I have so much to do.
I'm not talking about things I've got to necessarily get done today...but things that need to be done soon.  I hate putting things off until the last minute.  I've struggled with procrastination my whole life.  But I started getting better.
Honestly, none of it seems important to me right this minute. 
I have to get things done around the house, the yard.  I have a stack of paperwork to go through.  I have to sit down and figure out bills for the next month.  School is starting for the kids in a month so I have everything that goes along with that.  The thought of getting myself back to school is being pushed back at least another semester.  I have another house I need to prepare for rental since it's unlikely it will sell this summer. 

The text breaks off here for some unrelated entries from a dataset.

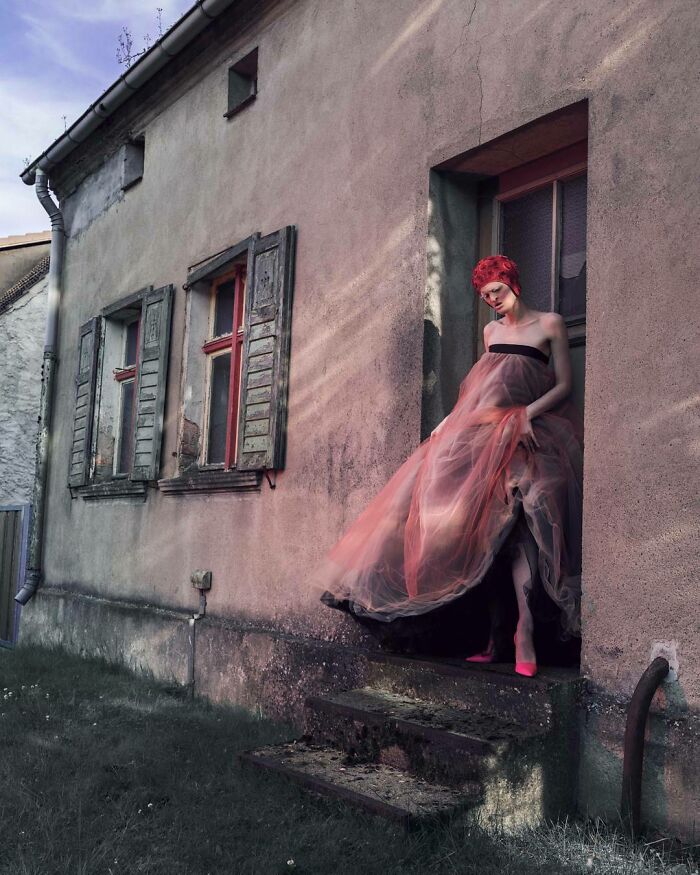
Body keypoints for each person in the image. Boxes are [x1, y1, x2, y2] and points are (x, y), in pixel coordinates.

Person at [318, 255, 583, 677]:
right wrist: (445, 425)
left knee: (523, 527)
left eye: (496, 290)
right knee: (476, 532)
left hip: (525, 434)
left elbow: (565, 386)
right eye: (484, 296)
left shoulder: (550, 323)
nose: (492, 300)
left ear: (512, 282)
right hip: (477, 433)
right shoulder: (491, 330)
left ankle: (525, 633)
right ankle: (496, 636)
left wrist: (524, 417)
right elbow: (481, 389)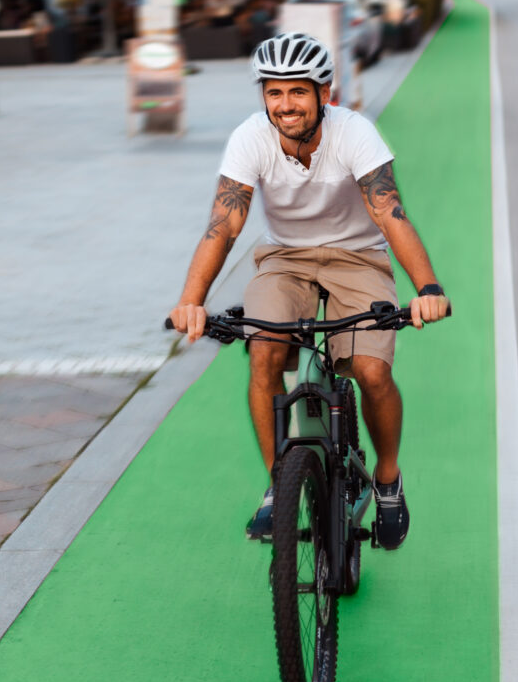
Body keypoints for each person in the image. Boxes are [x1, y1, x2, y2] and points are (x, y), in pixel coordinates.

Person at [168, 32, 450, 548]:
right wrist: (192, 299)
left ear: (325, 93)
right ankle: (281, 483)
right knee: (264, 355)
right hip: (285, 258)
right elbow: (224, 224)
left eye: (298, 91)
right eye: (274, 93)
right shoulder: (250, 138)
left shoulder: (354, 133)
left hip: (357, 257)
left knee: (370, 370)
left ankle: (387, 479)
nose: (285, 105)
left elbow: (390, 213)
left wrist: (427, 287)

And those are just the big things.
I need to start by pushing myself into taking my shower yet today.  I need to think about getting to the store so there is something to eat for dinner.
Yet all I want to do is sit.  I don't want to sleep.  I don't want to read.  I don't want to watch tv.  Or work on a puzzle.  Or waste time on the computer.  Or talk to anybody.
I just want to sit.
I want to close the curtains again.
I had a dream while I napped this morning.  I don't even really remember it now.  I do know that it wasn't anything devastating.  It was just a normal dream.  And I would wake up to my normal life.

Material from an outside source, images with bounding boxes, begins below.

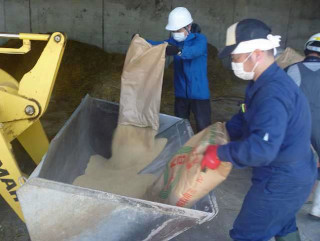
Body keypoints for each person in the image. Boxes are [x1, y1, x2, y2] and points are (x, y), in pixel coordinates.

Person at [201, 19, 317, 241]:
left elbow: (261, 149)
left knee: (247, 234)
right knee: (282, 225)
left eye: (235, 58)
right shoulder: (262, 82)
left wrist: (220, 153)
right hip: (293, 172)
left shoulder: (273, 92)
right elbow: (248, 114)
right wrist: (225, 130)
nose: (233, 63)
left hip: (282, 178)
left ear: (255, 53)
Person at [147, 7, 211, 132]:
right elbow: (156, 45)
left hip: (199, 94)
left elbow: (193, 52)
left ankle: (203, 151)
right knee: (180, 127)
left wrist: (179, 51)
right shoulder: (173, 42)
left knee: (204, 128)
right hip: (181, 93)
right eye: (173, 30)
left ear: (189, 26)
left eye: (178, 29)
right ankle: (183, 150)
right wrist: (141, 41)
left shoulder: (200, 40)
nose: (175, 32)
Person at [286, 33, 320, 219]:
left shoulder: (292, 69)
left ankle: (289, 201)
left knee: (292, 160)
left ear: (306, 49)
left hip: (297, 124)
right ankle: (317, 210)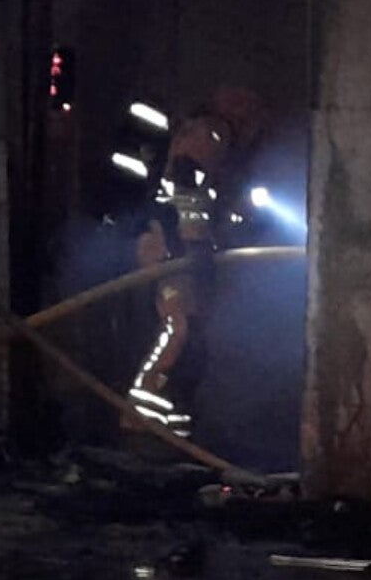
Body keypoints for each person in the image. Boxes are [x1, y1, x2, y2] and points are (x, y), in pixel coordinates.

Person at [114, 86, 265, 438]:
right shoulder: (210, 134)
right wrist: (195, 245)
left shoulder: (221, 148)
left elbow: (216, 202)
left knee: (192, 336)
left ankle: (174, 425)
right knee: (177, 329)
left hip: (185, 250)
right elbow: (187, 189)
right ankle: (138, 415)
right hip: (175, 251)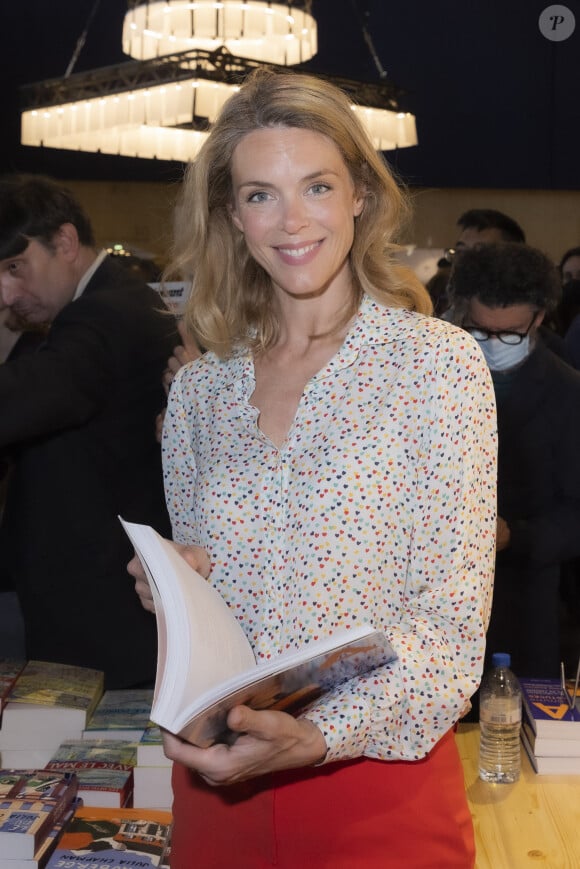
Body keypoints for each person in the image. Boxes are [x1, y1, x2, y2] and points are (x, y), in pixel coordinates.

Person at [130, 68, 497, 868]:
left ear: (360, 193)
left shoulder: (438, 368)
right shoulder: (201, 388)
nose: (291, 221)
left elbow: (451, 634)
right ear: (233, 213)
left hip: (376, 788)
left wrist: (319, 734)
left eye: (317, 186)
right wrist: (175, 590)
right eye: (261, 194)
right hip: (221, 783)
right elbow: (213, 623)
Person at [0, 174, 179, 688]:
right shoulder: (102, 307)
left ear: (66, 242)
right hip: (98, 595)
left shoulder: (106, 313)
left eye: (16, 267)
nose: (8, 293)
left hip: (104, 605)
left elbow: (35, 395)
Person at [448, 241, 580, 683]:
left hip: (524, 605)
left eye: (510, 335)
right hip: (433, 601)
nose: (491, 345)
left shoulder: (568, 395)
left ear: (539, 319)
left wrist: (514, 537)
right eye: (479, 330)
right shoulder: (434, 374)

That's what got me.  I'm doing so much better about not turning immediately to sad thoughts upon waking like I did for the first 8 months.  I never forget but I'm not dwelling on it for the first hour of my day anymore...
Until today.
I woke up from that nap and those feelings came right back.  He isn't here.  I haven't been sleeping this whole time just to wake up from a terrible, terrible nightmare.  It hit me like it was Day One all over again.  And it hit me hard.

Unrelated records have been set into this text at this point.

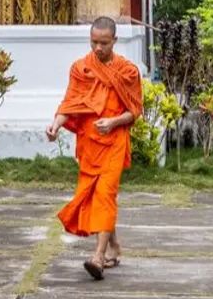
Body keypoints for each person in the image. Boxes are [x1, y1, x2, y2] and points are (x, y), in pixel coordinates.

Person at [46, 16, 143, 280]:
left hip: (114, 141)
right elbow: (70, 103)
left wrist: (113, 122)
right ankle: (114, 246)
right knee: (94, 196)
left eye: (104, 43)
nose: (98, 48)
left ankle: (97, 257)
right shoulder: (81, 69)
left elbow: (134, 111)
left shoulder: (128, 72)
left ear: (115, 40)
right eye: (94, 42)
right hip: (89, 143)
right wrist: (55, 125)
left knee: (105, 195)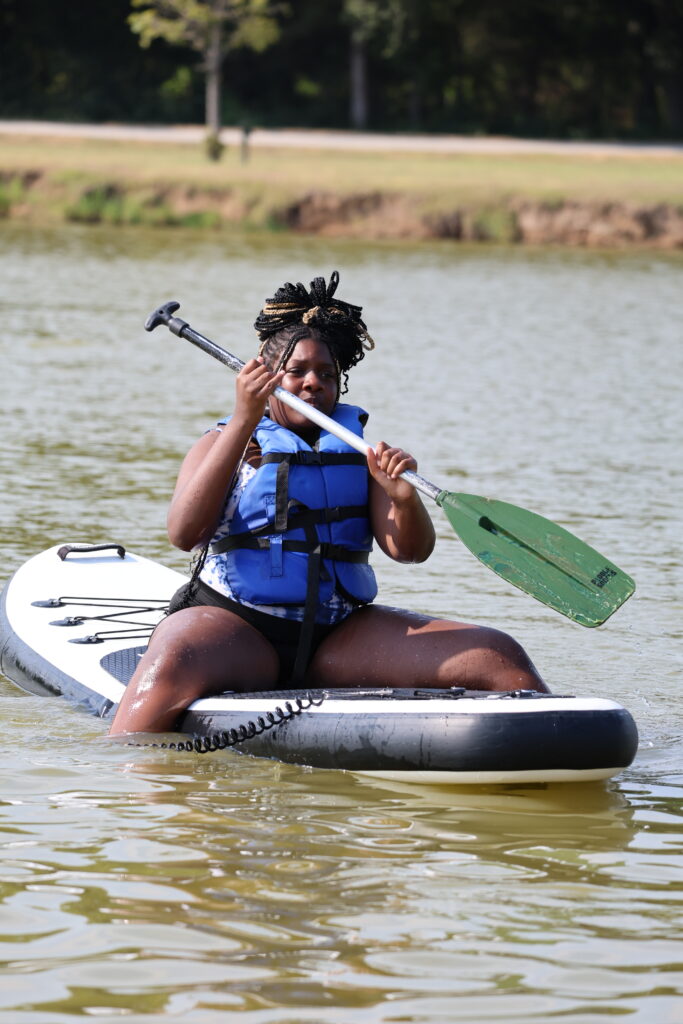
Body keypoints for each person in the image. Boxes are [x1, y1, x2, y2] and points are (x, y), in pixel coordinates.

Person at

I haven't cried today.  I'm not hysterical.  I'm not moping.  I just feel like I'm in shock and in a daze again. 
This is all so unpredictable.  That's what I hate the most.  If it started out terrible and slowly got better with each day in a predictable time line, I could handle it so much better.  I hate not knowing what each moment has in store for me.
I hate not knowing how I will feel when I wake up.
And to think that this day started off pretty good.  I shouldn't have taken that nap.
I am going to start my day over again right now.  I think I'll start with a shower and a trip to the store.
No matter what, I'm keeping the curtains open.